Lawsuit Claims Hedge Fund Benefits if American Apparel Goes Bankrupt
An American Apparel class-action shareholder lawsuit filed April 29 claims that the apparel company is being held hostage by Standard General, the New York hedge fund that is a controlling stockholder, and that the hedge fund would reap enormous profits if American Apparel declares bankruptcy.
The lawsuit also claims that former and current board members breached their fiduciary duties by claiming in proxy statements that Dov Charney, the company’s founder, was an integral part of the brand. Once they were elected in June, they turned around and suspended Charney as the chief executive and removed him as the chairman of the board. Charney was terminated as the CEO in December.
American Apparel executives, in response to the lawsuit, said they were confident they would succeed on all of these meritless claims.
“Dov Charney, Dov Charney’s lawyer and other people related to Dov Charney continue to bring claims that are wrong on the facts and wrong on the law. Each of these claims is rooted is the exact same agenda. These meritless claims serve as public relations opportunities now, but they will each fail the test when put before a judge, according to an American Apparel spokesperson. "American Apparel’s new management is focused on restoring the financial health of the company and does not intend to waste time addressing each of these meritless claims in the court of public opinion. We are confident we will succeed on every one of these in the proper venue.”
An intricate financial tale is outlined in the latest lawsuit filed by shareholder and former American Apparel employee Eliana Gil Rodriguez in the Court of Chancery in Delaware. It details how Standard General was able to use American Apparel’s falling stock price to gain control of the company, the lawsuit said, even though sources close to Standard General said that is untrue.
At one time, Charney owned 43 percent of American Apparel’s stock, but a secondary stock offering of 61 million shares in March reduced his share to 27 percent.
After being suspended as CEO in June, Charney entered into an agreement with Standard General that if it acquired at least 10 percent of American Apparel’s outstanding shares, Standard General would loan Charney the funds to buy those shares from the hedge fund.
“While Charney viewed Standard General as a lucrative financing source to regain control of his company, Standard General saw an opportunity to take advantage of the former CEO and pursue a valuable investment opportunity.
“From June 26 to June 27, Standard General acquired 27.3 million shares of American Apparel common stock. After these purchases, Charney and Standard General controlled approximately 43 percent of American Apparel’s common stock,” court documents said.
In July, in a standstill agreement, Standard General agreed to invest approximately $25 million in American Apparel and was able to appoint seven of the company’s nine members who currently sit on the board of directors. This in effect gives the hedge fund de facto control of the board of directors, court documents said.
Sources close to Standard General said they only directly nominated three board members and agreed to the nomination of two others in conjunction with the old board.

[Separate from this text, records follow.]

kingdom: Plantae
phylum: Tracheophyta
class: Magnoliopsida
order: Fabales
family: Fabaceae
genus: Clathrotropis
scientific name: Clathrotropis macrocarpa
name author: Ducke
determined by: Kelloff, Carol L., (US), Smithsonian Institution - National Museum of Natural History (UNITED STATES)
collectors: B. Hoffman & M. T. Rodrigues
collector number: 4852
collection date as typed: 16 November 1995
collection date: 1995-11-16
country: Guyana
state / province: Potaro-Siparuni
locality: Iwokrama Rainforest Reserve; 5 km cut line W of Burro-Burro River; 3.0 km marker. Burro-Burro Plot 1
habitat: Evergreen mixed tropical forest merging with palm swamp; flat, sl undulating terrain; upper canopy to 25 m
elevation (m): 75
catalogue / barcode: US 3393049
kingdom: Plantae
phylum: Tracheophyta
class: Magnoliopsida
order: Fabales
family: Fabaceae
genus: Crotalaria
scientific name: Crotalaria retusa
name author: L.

While Standard General directly owns approximately 1.1 million American Apparel shares, Standard General has a security interest in Charney’s 74.5 million shares and he is required to vote his shares consistent with Standard General, the lawsuit said.
Also, if Charney defaults on his Standard General loan, which carries a 10 percent interest rate, all his stock transfers to Standard General. The loan matures on July 15, 2019.
“Instead of managing the company in such a way to maximize stockholder value, Standard General has positioned itself to make more profit based on the company’s failure instead of success,” the lawsuit said. “The company’s falling stock price allowed Standard General to purchase millions of American Apparel’s debt, such that if the company were to file for bankruptcy today, Standard General would be the company’s largest secured creditors."
A Standard General spokesperson said their debt is not secured and that "the allegations in the lawsuit are without merit," and they will prevail in this nuisance action.
Court documents reveal that in January, Irving Place Capital offered $1.30 to $1.40 per share to buy American Apparel. This represented a 103 percent premium over the stock price at that time, but the offer was turned down, legal papers said. American Apparel’s stock closed at 67 cents on April 30.
Sources close to American Apparel maintain that Irving Place Capital made an inquiry into buying the company's stock but never made a formal offer.
Rodriguez, in her class-action suit, is asking for declaratory relief from the court that includes findings that election of the last board members was illegally obtained and invalid and there should be another vote at a special stockholders’ meeting. Also that there was a “poison pill” amended to American Apparel’s bylaws that removed stockholder’s ability to call a special meeting and thwarts plans to employ directors who are open to a possible value-maximizing offer.
Named as defendants in the case are current and past American Apparel board members. They are Allan Mayer, David Danziger, Colleen Brown, Robert Greene, Alberto Chehebar, Marv Ingleman, William Mauer, David Glazek, Thomas Sullivan, Laura Lee and Joseph Magnacca. Also listed as defendants were former American Apparel Chief Financial Officer and interim Chief Executive John Luttrell and Standard General.